(Input for this task begins)
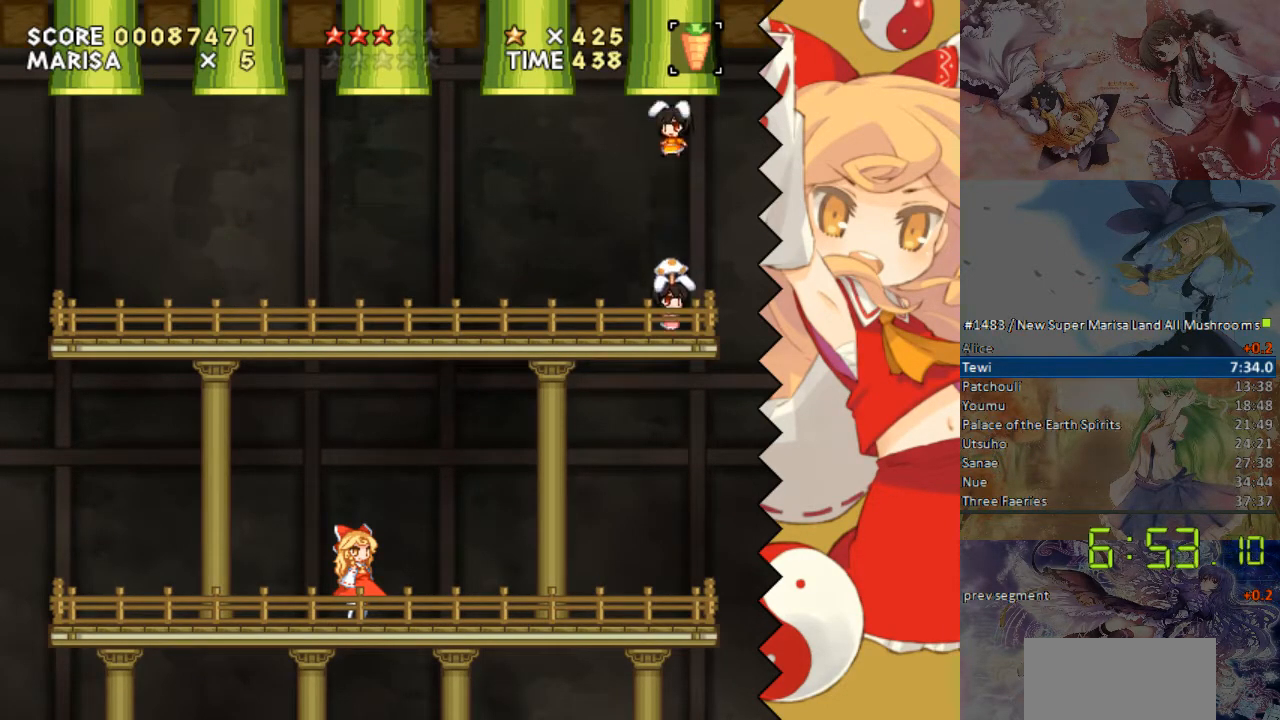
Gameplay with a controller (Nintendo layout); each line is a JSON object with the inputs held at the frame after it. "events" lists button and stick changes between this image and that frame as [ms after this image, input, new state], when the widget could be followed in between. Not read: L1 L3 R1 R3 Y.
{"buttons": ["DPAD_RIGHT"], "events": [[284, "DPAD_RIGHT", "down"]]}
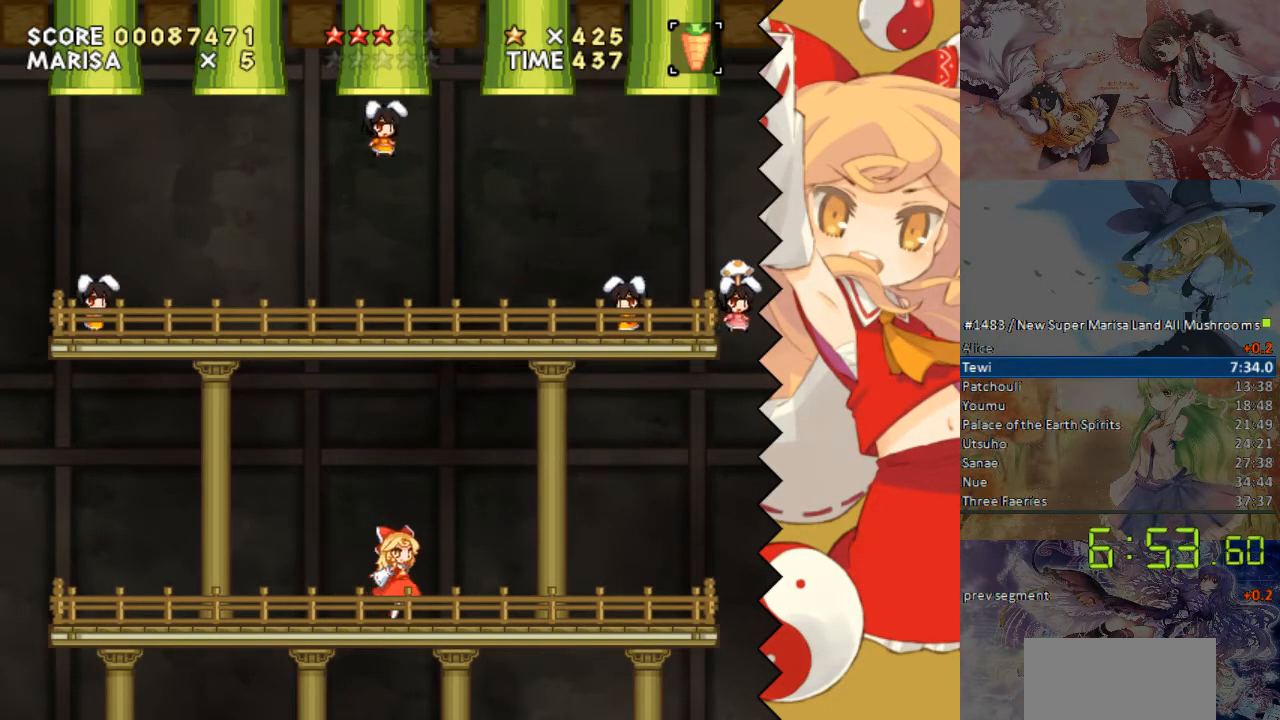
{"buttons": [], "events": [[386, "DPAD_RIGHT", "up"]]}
(Input for this task ends)
(Input for this task begins)
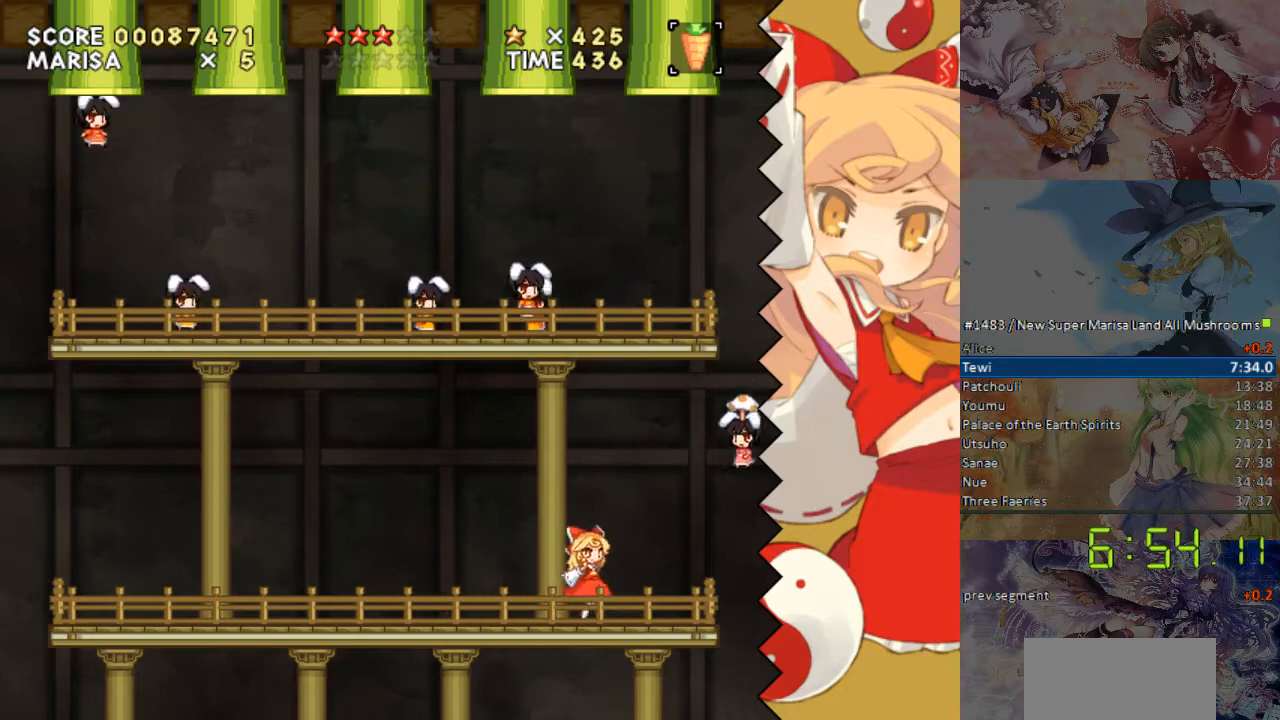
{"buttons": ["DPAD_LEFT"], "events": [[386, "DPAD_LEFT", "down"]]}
(Input for this task ends)
■ **Aim of the exercise**:
Scan the records above and show every line in which the word "buttons" occurs.

■ **Task output**:
{"buttons": ["DPAD_RIGHT"], "events": [[284, "DPAD_RIGHT", "down"]]}
{"buttons": [], "events": [[386, "DPAD_RIGHT", "up"]]}
{"buttons": ["DPAD_LEFT"], "events": [[386, "DPAD_LEFT", "down"]]}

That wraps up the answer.